Programmers are rapidly adopting expressive, dynamically typed,
higher-order functional programming languages for their everyday
development tasks. Over time, these programs are often fortified with
static type checking by migrating programs using gradual types, a
technique now widely used by the largest industrial software
development companies. Unfortunately, there are limits both to what
properties gradual types can validate and the help they can provide
programs as they engage in the migration process. In parallel,
researchers have developed sophisticated next generation programming
languages with integrated verification features. These languages are
able to validate much stronger claims about the correctness of
software, but their industrial adoption has lagged far behind gradual
typing. Consequently, verification is not being integrated in the
everyday lives of programmers and the quality and reliability of
software suffers because of it. This represents a tremendous missed
opportunity considering the rapid advancement of automated
verification techniques.
In this talk, I will give an overview of my group's recent efforts to
close the expressivity gap between commonplace scripting languages and
rarefied verification-integrated languages, enabling pathways to
verified programming at every point along the spectrum from scripting
languages to theorem proving languages.
At the core of the technical approach is an embrace of what we dub
gradual verification, a technique which leverages run-time enforcement
mechanisms, for example run-time type checking or array bounds
checking, and---using methods from the theory of abstract
interpretation---
static verification methods. Moreover, thanks to the run-time basis,
verification becomes a spectrum rather than a binary, since any
property that fails to statically verify can be enforced by the
underlying run-time mechanism. This approach enables programs to
evolve over time from less- to more-verified gradient and opens up the
possibility for a number of useful programming tools.

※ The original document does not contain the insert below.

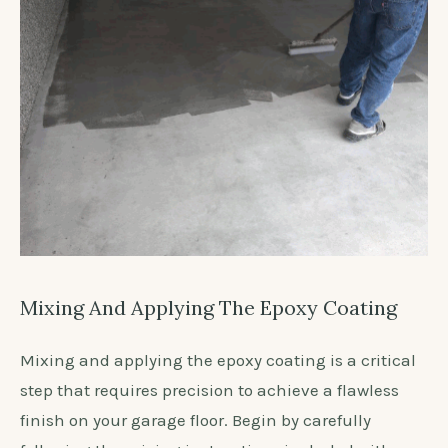
Mixing And Applying The Epoxy Coating
Mixing and applying the epoxy coating is a critical
step that requires precision to achieve a flawless
finish on your garage floor. Begin by carefully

I work toward making the construction of reusable, trusted software
components possible and effective. My research has spanned program
analysis; semantics; verification and model-checking; security; logic;
complexity; and algorithms.
With Jeff Foster and Mike Hicks, I direct the laboratory for
Programming Languagesat the University of Maryland (PLUM).
Previously, I’ve worked with the Programming Research Laboratory (PRL)
at Northeastern University.
I co-authored the book Realm of Racket with Matthias Felleisen
and undergraduates from Northeastern University, which introduces
programming interactive video games.